Addressing your hospital’s behavioral health care workforce challenges may be a “daunting” duty for some. But a new guide, out today from the American Hospital Association, might help make the task a little less intimidating.

By 2030, if current trends continue, there will be just one geriatric psychiatrist for every 6,000 older Americans dealing with mental illness and addiction, according to the Institute of Medicine. Back in June, the AHA released a guide, “The State of the Behavioral Health Workforce: A Literature Review,” with tips for hospitals to respond to this shortfall, and Tuesday, coinciding with Mental Illness Awareness Week, the association followed up with a new report, with seven fleshed-out steps on how to get there. Included are key “implementation ideas” along each marker of the journey.

This will be a lengthy journey for most, so it’s wise to get the ball rolling soon.

Here is a quick look at the seven steps, along with some of the corresponding implementation ideas. You can find the full report here.

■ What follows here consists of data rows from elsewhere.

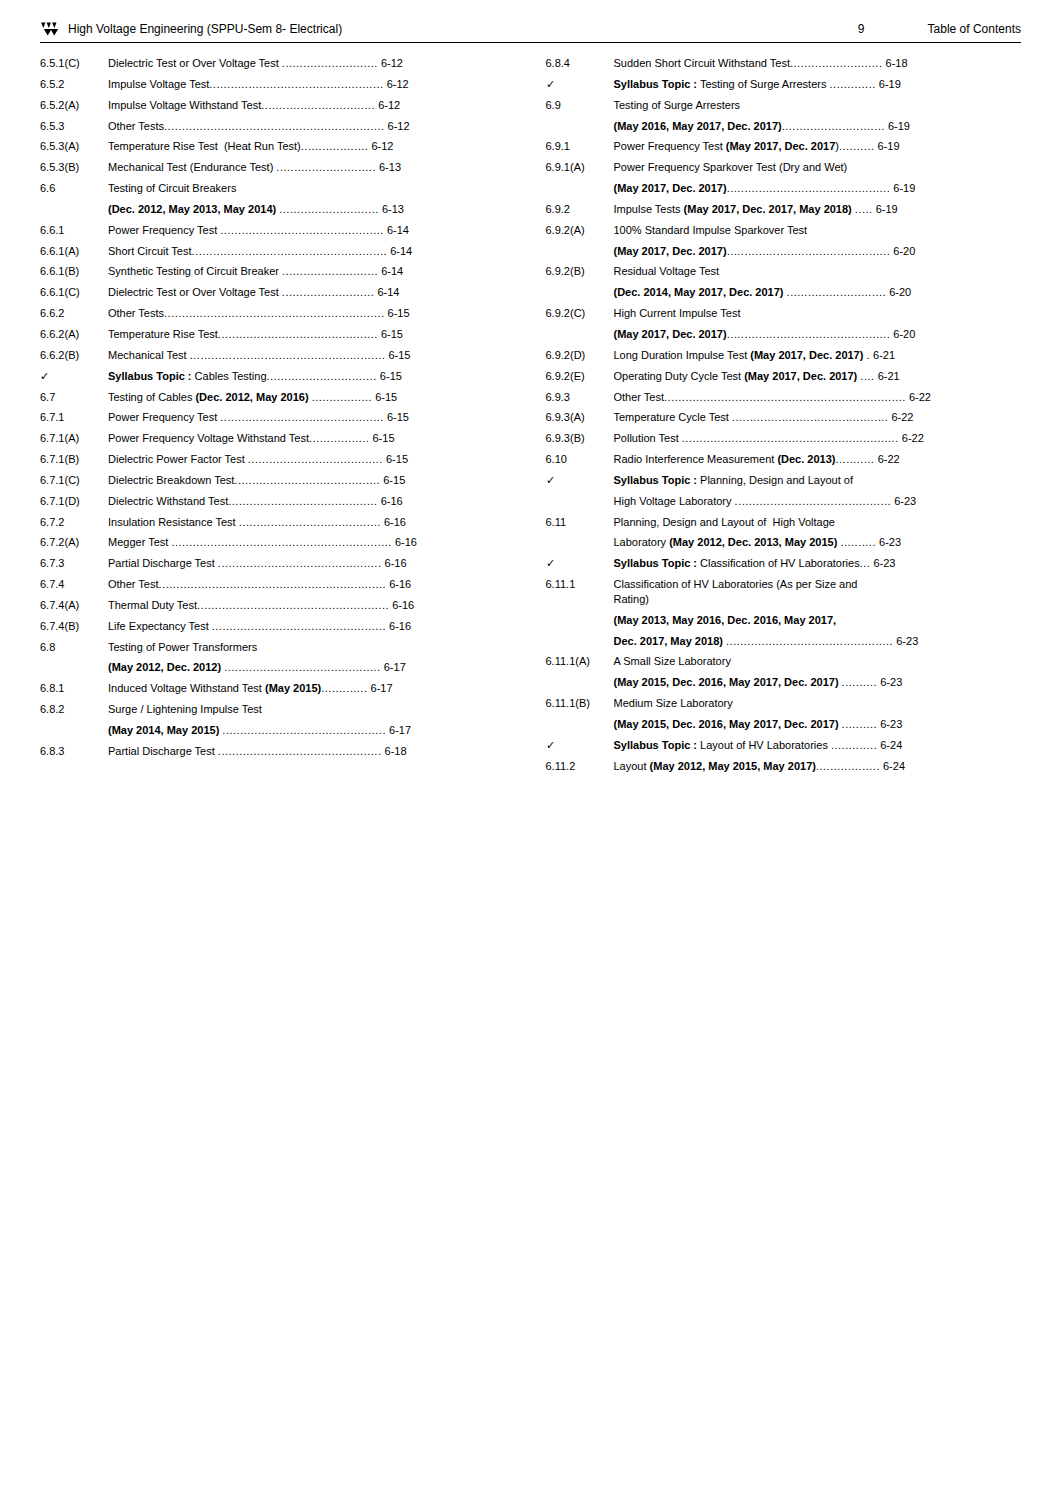High Voltage Engineering (SPPU-Sem 8- Electrical)
9
Table of Contents
| 6.5.1(C) | Dielectric Test or Over Voltage Test ........................... 6-12 |
| 6.5.2 | Impulse Voltage Test ................................................. 6-12 |
| 6.5.2(A) | Impulse Voltage Withstand Test ................................ 6-12 |
| 6.5.3 | Other Tests .............................................................. 6-12 |
| 6.5.3(A) | Temperature Rise Test (Heat Run Test) ................... 6-12 |
| 6.5.3(B) | Mechanical Test (Endurance Test) ............................ 6-13 |
| 6.6 | Testing of Circuit Breakers |
| | (Dec. 2012, May 2013, May 2014) ............................ 6-13 |
| 6.6.1 | Power Frequency Test .............................................. 6-14 |
| 6.6.1(A) | Short Circuit Test ....................................................... 6-14 |
| 6.6.1(B) | Synthetic Testing of Circuit Breaker ........................... 6-14 |
| 6.6.1(C) | Dielectric Test or Over Voltage Test .......................... 6-14 |
| 6.6.2 | Other Tests .............................................................. 6-15 |
| 6.6.2(A) | Temperature Rise Test ............................................. 6-15 |
| 6.6.2(B) | Mechanical Test ....................................................... 6-15 |
| ✓ | Syllabus Topic : Cables Testing ............................... 6-15 |
| 6.7 | Testing of Cables (Dec. 2012, May 2016) ................. 6-15 |
| 6.7.1 | Power Frequency Test .............................................. 6-15 |
| 6.7.1(A) | Power Frequency Voltage Withstand Test ................. 6-15 |
| 6.7.1(B) | Dielectric Power Factor Test ...................................... 6-15 |
| 6.7.1(C) | Dielectric Breakdown Test ......................................... 6-15 |
| 6.7.1(D) | Dielectric Withstand Test .......................................... 6-16 |
| 6.7.2 | Insulation Resistance Test ........................................ 6-16 |
| 6.7.2(A) | Megger Test .............................................................. 6-16 |
| 6.7.3 | Partial Discharge Test .............................................. 6-16 |
| 6.7.4 | Other Test ................................................................ 6-16 |
| 6.7.4(A) | Thermal Duty Test ...................................................... 6-16 |
| 6.7.4(B) | Life Expectancy Test ................................................. 6-16 |
| 6.8 | Testing of Power Transformers |
| | (May 2012, Dec. 2012) ............................................ 6-17 |
| 6.8.1 | Induced Voltage Withstand Test (May 2015) ............. 6-17 |
| 6.8.2 | Surge / Lightening Impulse Test |
| | (May 2014, May 2015) .............................................. 6-17 |
| 6.8.3 | Partial Discharge Test .............................................. 6-18 |
| 6.8.4 | Sudden Short Circuit Withstand Test .......................... 6-18 |
| ✓ | Syllabus Topic : Testing of Surge Arresters ............. 6-19 |
| 6.9 | Testing of Surge Arresters |
| | (May 2016, May 2017, Dec. 2017) ............................. 6-19 |
| 6.9.1 | Power Frequency Test (May 2017, Dec. 2017 ) .......... 6-19 |
| 6.9.1(A) | Power Frequency Sparkover Test (Dry and Wet) |
| | (May 2017, Dec. 2017) .............................................. 6-19 |
| 6.9.2 | Impulse Tests (May 2017, Dec. 2017, May 2018) ..... 6-19 |
| 6.9.2(A) | 100% Standard Impulse Sparkover Test |
| | (May 2017, Dec. 2017) .............................................. 6-20 |
| 6.9.2(B) | Residual Voltage Test |
| | (Dec. 2014, May 2017, Dec. 2017) ............................ 6-20 |
| 6.9.2(C) | High Current Impulse Test |
| | (May 2017, Dec. 2017) .............................................. 6-20 |
| 6.9.2(D) | Long Duration Impulse Test (May 2017, Dec. 2017) . 6-21 |
| 6.9.2(E) | Operating Duty Cycle Test (May 2017, Dec. 2017) .... 6-21 |
| 6.9.3 | Other Test .................................................................... 6-22 |
| 6.9.3(A) | Temperature Cycle Test ............................................ 6-22 |
| 6.9.3(B) | Pollution Test ............................................................. 6-22 |
| 6.10 | Radio Interference Measurement (Dec. 2013) ........... 6-22 |
| ✓ | Syllabus Topic : Planning, Design and Layout of |
| | High Voltage Laboratory ............................................ 6-23 |
| 6.11 | Planning, Design and Layout of High Voltage |
| | Laboratory (May 2012, Dec. 2013, May 2015) .......... 6-23 |
| ✓ | Syllabus Topic : Classification of HV Laboratories ... 6-23 |
| 6.11.1 | Classification of HV Laboratories (As per Size and Rating) |
| | (May 2013, May 2016, Dec. 2016, May 2017, |
| | Dec. 2017, May 2018) ............................................... 6-23 |
| 6.11.1(A) | A Small Size Laboratory |
| | (May 2015, Dec. 2016, May 2017, Dec. 2017) .......... 6-23 |
| 6.11.1(B) | Medium Size Laboratory |
| | (May 2015, Dec. 2016, May 2017, Dec. 2017) .......... 6-23 |
| ✓ | Syllabus Topic : Layout of HV Laboratories ............. 6-24 |
| 6.11.2 | Layout (May 2012, May 2015, May 2017) .................. 6-24 |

  1. Assess your current workforce’s knowledge and skills, as well as your patient population.
    1. Refer to the assessment tools developed by the AHA, including the “ACHI Community Health Assessment Toolkit” and “Developing an Effective Health Care Workforce Planning Model.”
    2. Choose organizations that are similar to yours in size and demographics.
    3. Draw from your existing data.
  2. Ensure that your workforce is knowledgeable about the socioeconomic determinants of health and the challenges your community faces.
    1. Assemble an interprofessional panel or advisory group.
    2. Include issues related to seniors as part of your discussion.
    3. Consider a community medicine rotation, through which, residents can learn about and experience the social-service resources available to them.
    4. Engage a patient advisory group from the community you serve.
  3. Educate your entire workforce to identify the signs and symptoms of behavioral health disorders and know where and how to refer patients for screening.
    1. Keep the training as generic as possible, with no patient data or sensitive info.
    2. Be sure to offer a platform where your workforce can ask questions.
    3. Consider using one of the array of assessments and screening tools, listed in the guide.
  4. Set up defined and connected procedures for assessment, treatment and referral so that behavioral health care is happening at the site of visit, when possible.
    1. Understand how behavioral health care is currently being delivered in your organization, and how care will be delivered in the community in the future.
    2. Carefully consider what will happen when the patient leaves your facility.
    3. Convene or participate in conferences that disseminate info on this method of care delivery.
  5. Use interprofessional education and training and team-based care for your current and future workforce to begin integrating primary and behavioral health care.
    1. Consider implementing TeamSTEPPS (Strategies and Tools to Enhance Performance and Patient Safety) or other training programs for interprofessional, team-based care across the organization.
    2. Based on your community health needs assessment and surveys of providers, benchmark how behavioral health care is being delivered.
    3. Strengthen the knowledge of local providers with evidence-based behavioral health practices.
  6. Contact higher education programs in your area to establish partnerships that address the needs of your service area, along with enhancing recruitment and retention of behavioral health professionals.
    1. Recognize that, for many millennials, a job with a “greater purpose” will lead them to health care.
    2. Take advantage of the knowledge university staffs have to offer, and learn from their past success with millennials.
    3. Examine your local higher education and training infrastructure.
    4. Increase recruitment of those with local backgrounds and community connections.
    5. Work with your HR department to enhance recruitment packages to appeal to younger professionals, or those who are pursuing behavioral health as a second career.
    6. Provide timely updates and training on new technology to foster a culture of innovation.
  7. Engage the broader community to strengthen care transitions and integration.
    1. Make your purpose clear and consider giving your outreach initiative a mission and name before the first contact.
    2. Don’t just abandon your meetings on collaborations. Make sure you come away with data you can use.